When I do call we have fun calls about writing, thinking, dreaming, regrets, and relationships.
The hard part is saying good bye because I can tell that she could stay on the line forever, just chatting and falling to sleep and waking to chat some more.
Just like when you have to leave a crying child, you promise, I’ll be right back.
I spent a week end with her last month. We ate, lay around, went for walk, ate, and watched TV. It was very peaceful and I did not try to ‘do’ anything specific.
We did not talk about death or illness and by the time I left she was talking about changing her routine to include more exercise and socializing. She might not have the energy to do that but I was glad that she was talking in the positive manner that I think of as hers.
She always has plans and things to do. But as she creeps towards the grave, in constant pain, her back curved with scoliosis, her mind wandering, hallucinations crowding her world, she might be beginning to accept death.
I want her to be with me, so talking on the phone is not a good replacement. I want to tend her as she tended me. I want to offer her the peace and care that she offered me.
When I was in her home, it was a bit like caring for a child. I became my calm nurturing self who is on watch for what the child or baby needs. She woke really early the first morning, and I just lay down on her bed to see if she would want to get up and eat, or go back to bed. She crept back into bed, with the slow deliberate moves of a very old cat, put her hand over mine, and fell asleep again.
Eventually we did get up and I made a big breakfast, which she loved. And just like a sweet contented baby, she feels like sleeping as soon as she finishes eating. Eventually we watched a movie, Woody Allen’s Bullets over Broadway, the best thing that came on her movie channel the entire weekend, so I settled down with her to watch it.
Unfortunately, she can’t really see or hear that well so when she woke from that nap she slowly became bored and irritated, fussing, moving herself back and forth from the discomfort of her constant pain.
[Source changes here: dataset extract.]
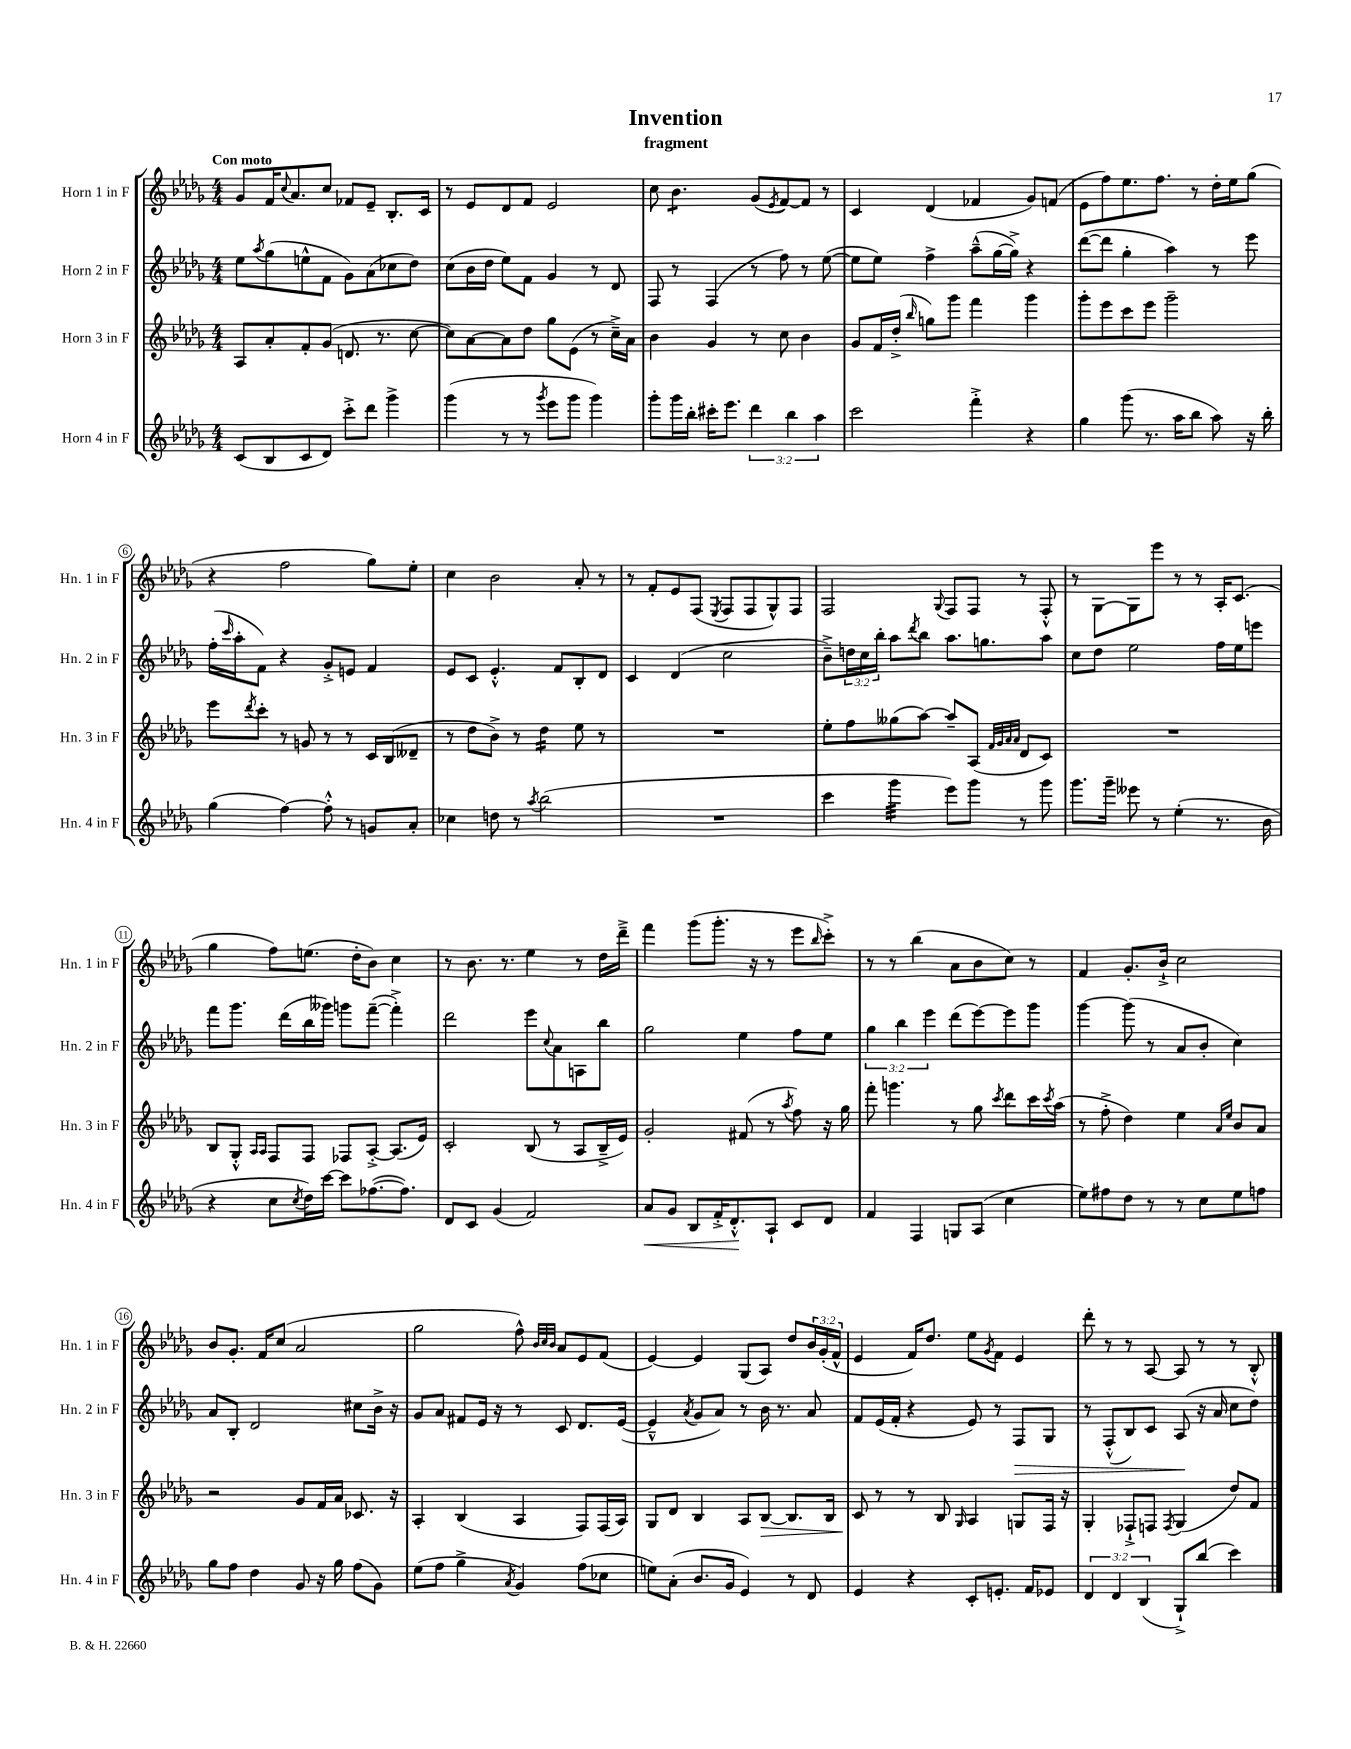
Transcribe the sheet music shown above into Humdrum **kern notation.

I thought to myself, there is about five minutes more to this movie and I want to see it to the end. So I paid no attention to the huffs and puffs beside me and then when the movie ended I said, “So how about a walk to that new art gallery on Parliament”? She was very much up to it.
My handling of that reminded me of parenting toddlers. Patience and strategy, offering the adventure or treat just at the right moment. We had a long walk; she used her cane with great determination and I dragged the unused walker behind us. She did at times sit on the seat of the walker for a break, and that worked well. We talked and chatted the whole way. Again, memories of trailing strollers awkwardly down the road when the baby prefers to walk or be held, came back to me.
When we got to the art gallery the sweet young man who has put his idealism into his own gallery, helped us in and offered us cookies. This was good as we did need the sweet kick to recover from our adventure. With my Mom comfortably seated we talked of this and that and by the way I told him about my Mom’s career as a journalist and the different places she had worked.
It was a fun afternoon out and I appreciated the attention that the young man gave my Mom, just as I always loved it when a stranger would smile at my child and say, “Aren’t you wonderful”.
On the way home, trailing the constantly unfolding walker behind me I was amazed to come across people on the street that were impatient for my Mom and me to creep by at our glacial pace.
Just as I have experienced the cold big city vibe in Toronto when out with children and babies, I saw it with my Mom. People sighed and looked irritated that we had slowed down their day and I remembered a woman sucking her teeth and impatiently waiting for me to carry my kid and stroller up a flight of stairs out of the subway.
We had a lovely visit. I will treasure it forever. It took a lot of my own Mom organizing to get that trip sorted, including explaining to a very attached seven year old that I had to see my Mom. She cried and cried, wanting to come with me.
I did not cry for a second on that trip, and when I left Mom in the hands of a lovely care worker who would keep her company until her boyfriend came over, I was not worried about her.
She is serene, thoughtful, and philosophical. Her curious mind is contemplating her situation, and not only does she still have a sense of humor, she still has that tough ‘prairie girl born in war time’ attitude.
She is still my Mom, and I can tell she is sorting out her emotions and organizing her thoughts in that very Mom way, checking to see if I am happy, worrying over the health and moods of her fourth baby.
We really do have a laugh together, and I really do admire her, even when she drives me crazy. And besides, she is my one and only Mom.
When I had a moment alone after the trip, and I pictured her tending me as a baby, washing me, comforting me, saving me special books for when I was sick, the images set me off for a big wailing cry alone in my car.
I am at once a child and a mother. I want to care for her as she cared for me, and I know that this is what my sister and I feel deeply in our hearts. We want to mother our mother.
But I am her child, and it is my Mom who is leaving, and she still is my Mom, and I won’t have any Mom when she is gone. And it is lonely thinking of having no Mom.